<水の科学17>海はなぜ青く見えるのか?

 海の色はなぜ青いのか。

 それは可視光線に関係しています。

 太陽の光のうち、人間の肉眼で見えるのは波長がおよそ380 〜780nm(1nm は1mm の100 万分の1)の範囲です。

 そのなかで波長が短いのが紫、青で、長いのが赤です。

 空が青いのは、太陽の光がごくわずかですが大気中の分子や微粒子で散乱させられるからです。

 19 世紀末までは、光は大気中のチリや水滴にあたって散乱していると考えられていました。

 ところが、チリや水滴は光の波長より大きい。光の散乱は、光の波長より小さい物体に光があたると発生します。

 そこで、空気中の窒素や酸素の分子にあたって散乱していると結論づけたのがレイリー卿ジョン・ウィリアム・ストラット(イギリスの物理学者・1842 年‒1919 年)です。

 散乱にもいろいろ種類がありますが、この空気中の分子による散乱などを特に「レイリー散乱」というのはそのためです。

 レイリー散乱では、散乱光の強度は波長の4 乗に反比例します。

 したがって、波長の短い青色の光ほど四方八方に散乱されやすいことになります。赤い光の波長は、青い光の波長の約2 倍ですから、散乱は約16 倍も弱い(16 分の1) ことになります。

 空を見上げると、その散乱光が目に入るので、青色に見えるのです(もっと波長の短い紫が見えないのは人間の目が紫を感じにくいためです)

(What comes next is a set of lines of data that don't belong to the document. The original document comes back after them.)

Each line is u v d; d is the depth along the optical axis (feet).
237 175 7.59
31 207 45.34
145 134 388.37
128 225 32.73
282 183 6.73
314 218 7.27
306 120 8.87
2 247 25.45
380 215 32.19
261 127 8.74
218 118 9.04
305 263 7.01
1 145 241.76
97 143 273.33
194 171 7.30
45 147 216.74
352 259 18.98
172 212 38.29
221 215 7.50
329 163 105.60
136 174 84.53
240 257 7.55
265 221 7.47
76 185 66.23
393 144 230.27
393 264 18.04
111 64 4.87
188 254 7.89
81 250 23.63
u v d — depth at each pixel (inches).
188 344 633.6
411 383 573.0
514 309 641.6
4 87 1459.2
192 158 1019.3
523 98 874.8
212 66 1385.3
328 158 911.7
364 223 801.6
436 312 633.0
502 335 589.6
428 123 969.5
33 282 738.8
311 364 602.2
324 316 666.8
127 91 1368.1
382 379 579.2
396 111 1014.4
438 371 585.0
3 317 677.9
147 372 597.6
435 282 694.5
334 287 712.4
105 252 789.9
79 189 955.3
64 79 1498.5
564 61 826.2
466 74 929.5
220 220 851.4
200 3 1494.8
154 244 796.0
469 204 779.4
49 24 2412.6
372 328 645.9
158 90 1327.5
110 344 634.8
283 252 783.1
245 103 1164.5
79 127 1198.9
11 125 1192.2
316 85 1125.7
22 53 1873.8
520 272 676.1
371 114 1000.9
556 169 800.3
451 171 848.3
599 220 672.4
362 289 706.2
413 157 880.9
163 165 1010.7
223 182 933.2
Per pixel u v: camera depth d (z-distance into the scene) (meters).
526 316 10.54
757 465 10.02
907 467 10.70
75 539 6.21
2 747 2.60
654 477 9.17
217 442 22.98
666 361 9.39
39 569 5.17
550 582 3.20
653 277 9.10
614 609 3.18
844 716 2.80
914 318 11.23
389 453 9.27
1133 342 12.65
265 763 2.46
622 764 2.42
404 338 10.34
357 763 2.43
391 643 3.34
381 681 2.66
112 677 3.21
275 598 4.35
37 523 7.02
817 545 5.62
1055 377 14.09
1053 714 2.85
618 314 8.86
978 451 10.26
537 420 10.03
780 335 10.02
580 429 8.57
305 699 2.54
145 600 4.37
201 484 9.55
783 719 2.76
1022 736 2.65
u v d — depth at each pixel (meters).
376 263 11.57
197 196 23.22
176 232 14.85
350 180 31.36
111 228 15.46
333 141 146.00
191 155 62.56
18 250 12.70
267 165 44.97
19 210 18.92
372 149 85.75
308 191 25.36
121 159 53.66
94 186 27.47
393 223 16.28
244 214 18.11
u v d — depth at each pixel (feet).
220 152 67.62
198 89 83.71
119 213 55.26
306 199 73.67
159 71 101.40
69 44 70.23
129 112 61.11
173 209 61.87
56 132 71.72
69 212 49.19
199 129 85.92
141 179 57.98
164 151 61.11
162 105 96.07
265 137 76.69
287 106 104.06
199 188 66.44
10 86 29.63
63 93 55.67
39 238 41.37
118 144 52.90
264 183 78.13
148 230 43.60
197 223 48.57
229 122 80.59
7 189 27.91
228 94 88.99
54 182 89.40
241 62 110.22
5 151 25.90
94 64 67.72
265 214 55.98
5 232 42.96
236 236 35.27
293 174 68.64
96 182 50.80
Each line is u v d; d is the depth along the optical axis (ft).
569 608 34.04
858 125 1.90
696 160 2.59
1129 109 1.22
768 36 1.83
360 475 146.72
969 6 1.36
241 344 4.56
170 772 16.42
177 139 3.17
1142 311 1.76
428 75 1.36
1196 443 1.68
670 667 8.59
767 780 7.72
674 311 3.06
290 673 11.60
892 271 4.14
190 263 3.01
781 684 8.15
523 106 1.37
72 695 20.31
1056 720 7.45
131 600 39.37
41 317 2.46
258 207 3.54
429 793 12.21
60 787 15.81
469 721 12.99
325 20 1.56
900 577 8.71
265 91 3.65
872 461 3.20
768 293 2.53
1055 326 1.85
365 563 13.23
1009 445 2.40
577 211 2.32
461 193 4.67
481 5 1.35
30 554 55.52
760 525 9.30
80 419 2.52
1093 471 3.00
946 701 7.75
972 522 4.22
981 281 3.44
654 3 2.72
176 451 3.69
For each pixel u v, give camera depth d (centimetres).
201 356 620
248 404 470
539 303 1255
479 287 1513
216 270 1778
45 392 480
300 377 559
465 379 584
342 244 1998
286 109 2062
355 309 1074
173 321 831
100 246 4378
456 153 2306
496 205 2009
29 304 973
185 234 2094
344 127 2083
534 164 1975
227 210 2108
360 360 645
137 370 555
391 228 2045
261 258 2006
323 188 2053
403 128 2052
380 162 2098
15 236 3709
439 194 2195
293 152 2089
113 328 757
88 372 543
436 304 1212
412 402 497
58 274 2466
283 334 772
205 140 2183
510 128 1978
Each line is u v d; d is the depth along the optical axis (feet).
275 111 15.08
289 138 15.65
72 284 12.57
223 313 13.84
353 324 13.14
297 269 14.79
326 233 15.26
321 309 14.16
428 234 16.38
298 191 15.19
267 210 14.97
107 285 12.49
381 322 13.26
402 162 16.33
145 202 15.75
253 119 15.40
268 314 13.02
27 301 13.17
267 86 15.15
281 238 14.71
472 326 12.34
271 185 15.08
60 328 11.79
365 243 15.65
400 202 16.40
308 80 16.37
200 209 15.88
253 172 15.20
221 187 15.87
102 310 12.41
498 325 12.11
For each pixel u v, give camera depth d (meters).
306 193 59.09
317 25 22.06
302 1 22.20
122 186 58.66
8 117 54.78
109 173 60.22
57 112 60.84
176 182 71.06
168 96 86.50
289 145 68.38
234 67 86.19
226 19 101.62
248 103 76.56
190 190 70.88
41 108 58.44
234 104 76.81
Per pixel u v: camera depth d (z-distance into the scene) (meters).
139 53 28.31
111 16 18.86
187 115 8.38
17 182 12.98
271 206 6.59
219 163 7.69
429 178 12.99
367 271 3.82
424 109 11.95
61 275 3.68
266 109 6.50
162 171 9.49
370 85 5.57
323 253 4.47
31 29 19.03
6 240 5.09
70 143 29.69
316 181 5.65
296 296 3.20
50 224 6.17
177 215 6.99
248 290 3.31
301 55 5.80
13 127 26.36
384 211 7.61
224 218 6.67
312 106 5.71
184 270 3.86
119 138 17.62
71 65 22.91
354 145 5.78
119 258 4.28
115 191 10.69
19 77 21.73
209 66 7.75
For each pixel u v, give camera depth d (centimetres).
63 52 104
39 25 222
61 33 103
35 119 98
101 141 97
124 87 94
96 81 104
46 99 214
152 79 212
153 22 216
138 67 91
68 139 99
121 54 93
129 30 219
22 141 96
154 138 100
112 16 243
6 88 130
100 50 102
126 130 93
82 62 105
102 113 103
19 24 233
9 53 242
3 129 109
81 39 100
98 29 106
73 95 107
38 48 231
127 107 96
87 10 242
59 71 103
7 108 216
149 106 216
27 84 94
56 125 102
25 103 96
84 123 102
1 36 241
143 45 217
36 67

 日の出、日の入のとき、太陽は私たちから見て地面すれすれに位置していて空がオレンジ色に見えます。

 これは通過する大気層の距離が長くなるので青い光は散乱されきってしまい、逆に散乱されにくい赤やオレンジの色が強調されて人間の目に届きます。

 海が青いのは、海の表面による空の光の反射ですが、それだけではありません。

 水分子が赤色付近の光を吸収するからです。赤色が吸収されると残りの光は青色になります。それが水の中の物質(ゴミやプランクトン)に散乱されて、私たちの目に飛び込んできます。

 水が赤色付近を吸収する度合いは非常に弱いので、手ですくいあげた水、コップにくんだ水は、無色透明に見えます。